Figure 3: Dose Volume Histograms of A. Esophagus, B. Spinal Cord and C. Parotid respectively. Dotted line represents FFF data and the solid line represents FF data
Discussion
Esophagus, Spinal cord and Parotid respectively. The doses to the critical organs were comparable in both plans. The result of the statistical analysis on dose to OARs is given in Table 6. Here also it is seen that there is no significant difference of doses to organs at risk, due to FF and FFF plans.
| FF Mean(SD) (cGy) | FFFMean (SD) (cGy) | p-Value | |
|---|---|---|---|
| Spinal Cord | 4329.66(4468.10) | 4486.06(4571.92) | 0.149 |
| Esophagus | 2771.18(285.02) | 3316.20(3858.89) | 0.71 |
| Parotid | 3356.36(3468) | 3382.86(3930) | 0.581 |
Table 6: Comparison of OAR Doses among FFF and FF plans
Present analyses show that, in the case of Oral Cavity Cancer, there is no significant changes for PTV mean dose and dose coverage. Also there are no substantial differences in homogeneity and conformity indices for FF and FFF plans. Still, it is a good indication that FFF VMAT plans provide comparable results with FF VMAT plans.
Though the calculated dose to the periphery was slightly less for FFF beam plans, it was not statistically significant. This may be due to the fact that the PTV for oral cavity is relatively larger and hence the effect of conical nature of the beam may produce a radial variation of dose over the target volume. This is in line with the observations of Zhuang et al. [15] for nasopharyngeal carcinoma and Gasic et al. [14] for, Prostate, lung and Larynx.
Unlike oesophageal cases reported with reduced OARs [9- 10,12], we observed statistically not significant OAR mean dose value for FFF-VMAT plans than FF-VMAT plans, except that there is a slight reduction in the mean doses of all treated cases. This may be due to the FFF property in reducing the out-of-field dose by reducing the collimator scatter, electron contamination and head leakage as reported by Kry et al. [20].

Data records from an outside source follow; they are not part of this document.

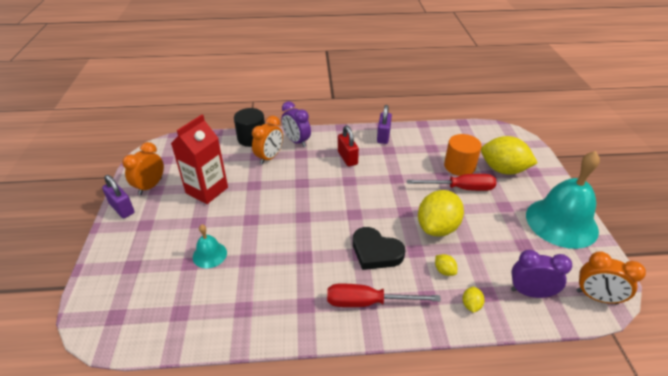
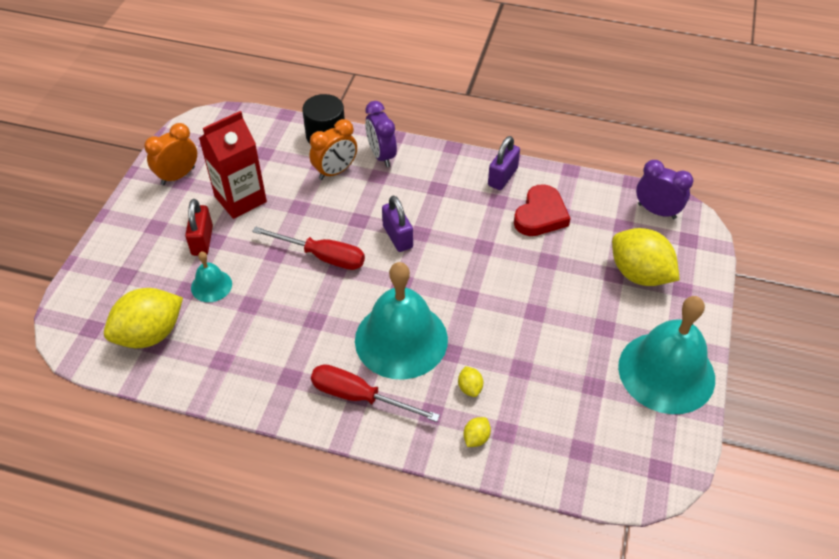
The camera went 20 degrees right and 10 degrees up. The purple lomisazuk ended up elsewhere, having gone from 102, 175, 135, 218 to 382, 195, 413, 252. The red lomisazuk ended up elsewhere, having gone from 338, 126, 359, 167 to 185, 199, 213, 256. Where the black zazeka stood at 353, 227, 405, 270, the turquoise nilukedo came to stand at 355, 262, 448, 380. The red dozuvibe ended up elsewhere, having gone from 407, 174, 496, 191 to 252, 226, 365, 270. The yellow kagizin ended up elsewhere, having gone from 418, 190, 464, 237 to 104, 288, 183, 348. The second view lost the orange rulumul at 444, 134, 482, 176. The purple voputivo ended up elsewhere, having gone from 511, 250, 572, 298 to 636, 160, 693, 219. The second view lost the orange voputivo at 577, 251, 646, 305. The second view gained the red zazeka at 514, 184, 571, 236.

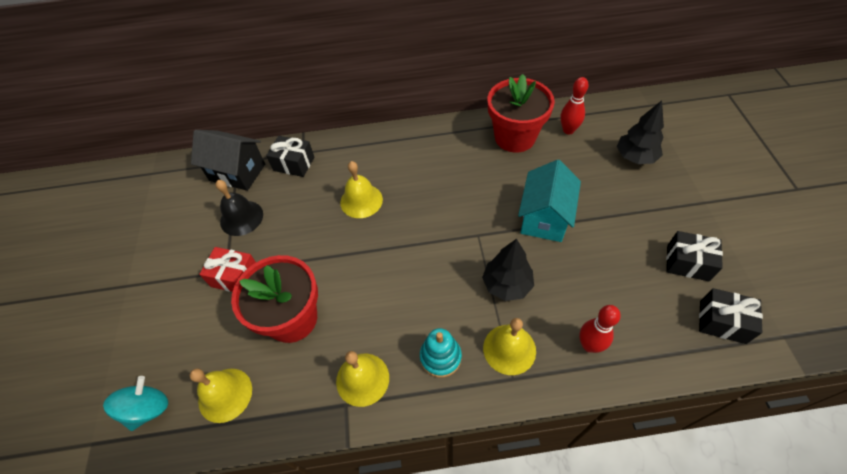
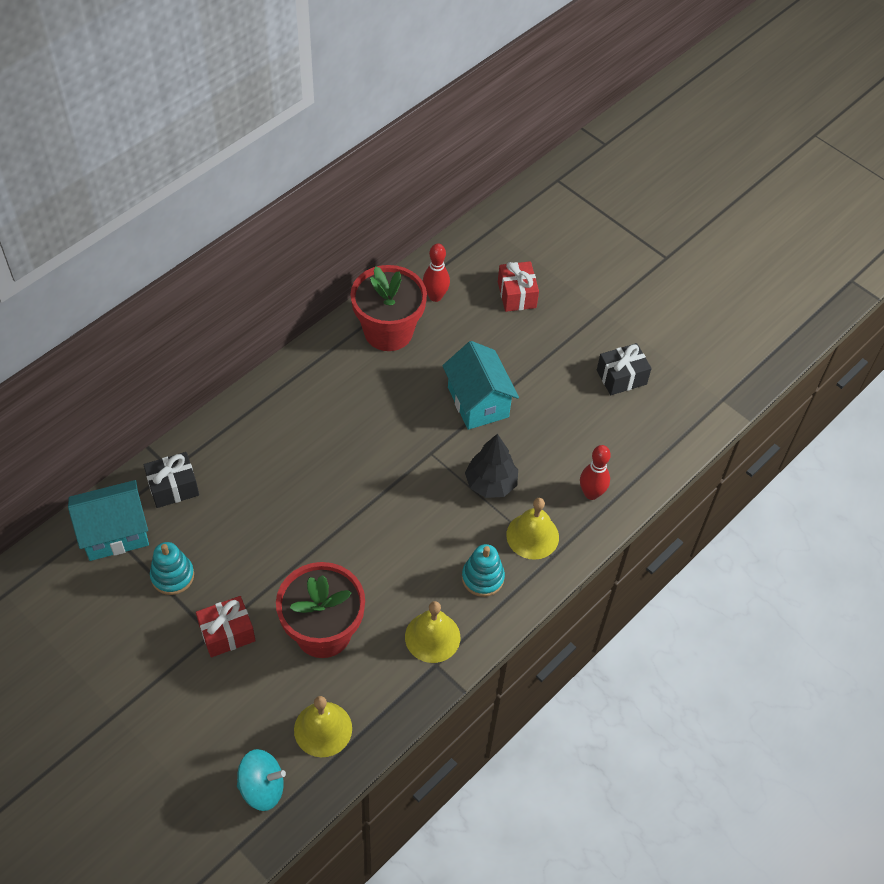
The camera went 45 degrees left and 0 degrees up. The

Monitor Units (MU) obtained in FFF -VMAT plans were higher than FF-VMAT plans. This can be due to the modulation required in the case of FFF Beams to deliver uniform doses in large volume tumours, which will result in increased Monitor units. However due to the increase in dose rate the overall beam delivery time can be reduced.
Conclusion
In the current era, VMAT techniques with flattened beams are commonly utilized for the treatment of head and neck cancers. This treatment planning comparison study of oral cavity cases demonstrates that FF and FFF treatment plans are, in general, comparable in quality. Hence for moderately larger PTV, FFF plans are beneficial from the point of view of treatment time and energy conservation. Further studies with optimization of different planning parameters are desired to be performed with higher accuracy and over wide range of cases, to confirm the clinical significance of FFF beams for large PTV Volumes. However advantages like reduction in treatment time, immobilization time and out of field dose make the FFF technique beneficial in Radiotherapy treatment.
Declaration of Competing Interest
The authors have no relevant conflicts of interest to disclose. This research did not receive any specific grant from funding agencies in the public, commercial, or not-for-profit sectors.